Lavoro ai giovani
Restano troppi nodi

I giovani disoccupati continuano a crescere. Insieme alle donne, sono l’anello debole della crisi scatenata dall’emergenza Covid (i primi a saltare sono stati proprio i contratti a termine). Se infatti, secondo gli ultimi dati Istat, ad agosto aumenta il numero degli occupati dipendenti e autonomi (ma non basta per riequilibrare il calo causato dalla pandemia), la disoccupazione giovanile è in aumento. Per la fascia d’età 15-24 il tasso cresce al 32,1 per cento, con un più 0,3 per cento rispetto a luglio. Con il termine disoccupazione giovanile ci si riferisce a quei ragazzi che non studiano e non lavorano, ma sono in ricerca attiva di un’occupazione. Il problema riguarda soprattutto il Mezzogiorno, ma non solo. Le due peggiori regioni sono Campania e Sicilia, dove la disoccupazione giovanile tocca punte del 70 per cento. La migliore è il Trentino Alto Adige, la regione della formazione-lavoro e dei contratti di apprendistato, che scende al 15 per cento.

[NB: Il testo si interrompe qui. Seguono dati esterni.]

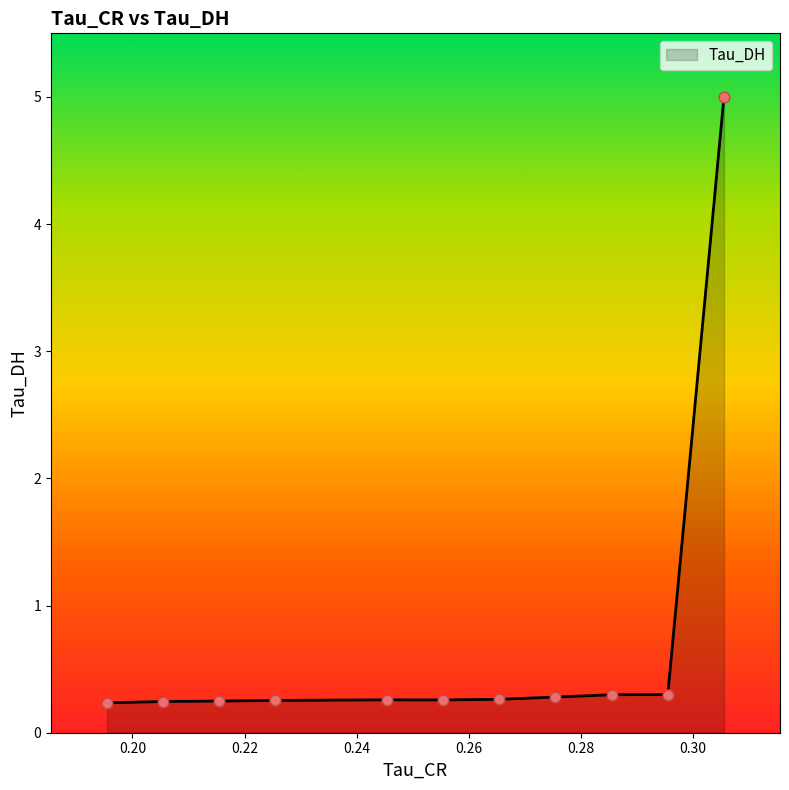

Between 0.24547246098518372 and 0.2754981219768524, which is larger?

0.2754981219768524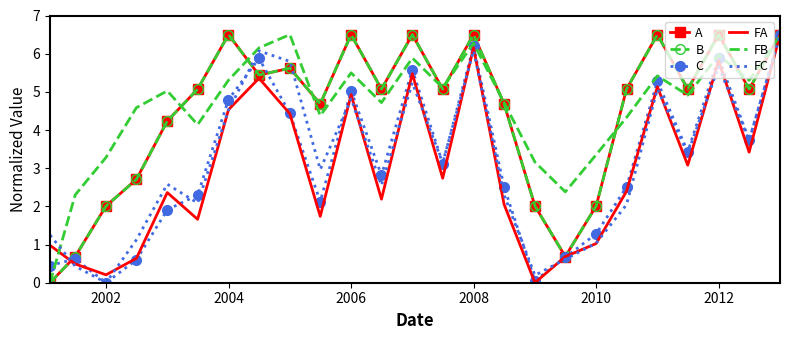

What is the maximum value shown in the chart?

6.5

A Bolzano è addirittura al 9 per cento. In Europa la media della disoccupazione giovanile fra tutti i Paesi, considerando la fascia di età 15-29 anni, è del 12,5 per cento. Il peggior Stato europeo per disoccupazione giovanile è la Grecia, con un tasso vicino al 40 per cento. Seguono la Spagna, al 32,7 e l’Italia, al 31,4 per cento. Il miglior risultato, invece, si registra in una nazione del gruppo di Visegrad, la Repubblica Ceca, con circa il due per cento. Seguono la Polonia, con il 2,9 per cento, e l’Olanda, con il 3 per cento.

Non dobbiamo dimenticare che la disoccupazione giovanile, soprattutto al Sud, può anche essere la spia della diffusione del lavoro illegale.

La pratica di prendere persone a lavorare in officina, in cantiere o in fabbrica in nero, soprattutto al fine di evadere le tasse, è molto diffusa in Italia, soprattutto nel Meridione. Inoltre, in un Paese con tante aziende a conduzione familiare, spesso i ragazzi iniziano in maniera «informale» nell’azienda di papà, per poi essere messi in regola in un secondo momento. Il sommerso di fatto altera non poco, in particolare in Italia, i dati della disoccupazione, che resta alta.

Quali le cause e i rimedi, al di là di queste considerazioni? La prima è che naturalmente non ci potrà essere un robusto aumento dell’occupazione giovanile senza la ripresa economica e senza risorse destinate a questa fascia generazionale. I fondi a disposizione del Recovery Plan fanno sperare. Il ministro Gualtieri stima una ripresa per il 2021 addirittura del sei per cento di Pil, grazie a due manovre espansive che non terranno conto del deficit. Gualtieri si è anche detto fiducioso riguardo alla trattativa per il Next Generation Eu (il piano per la ripresa in Europa da 750 miliardi). Taglio del cuneo fiscale e revisione degli incentivi per le famiglie saranno invece due punti della riforma del fisco. Vi sono poi delle cause per così dire «strutturali» che vanno rimosse. Non esistono allo stato attuale particolari politiche per favorire l’occupazione giovanile (vedremo quando il Governo presenterà un piano più dettagliato di ripresa che è tenuto a inviare a Bruxelles entro metà ottobre). Inoltre l’innalzamento dell’età pensionabile e il sistema di calcolo contributivo non favoriscono certo le giovani generazioni. In Italia la staffetta generazionale non c’è, o quanto meno non funziona. Vi è poi il problema del reddito di cittadinanza. Forse è il caso di avviare un dibattito sul loro funzionamento (che esiste in tutta Europa, beninteso, ma con altre cifre, altri sistemi di Welfare e altro contesto industriale) e sulla loro azione «frenante» sull’occupazione. Molti esercenti o imprenditori si lamentano di non trovare personale poiché la differenza col reddito di cittadinanza non è poi così ampia e dunque per il giovane che si affaccia sul mercato del lavoro non vale la pena. Per non parlare di coloro che per non perdere il beneficio chiedono solo lavori in nero. Pochi, a parte i «navigator» hanno trovato un’occupazione grazie a questo provvedimento.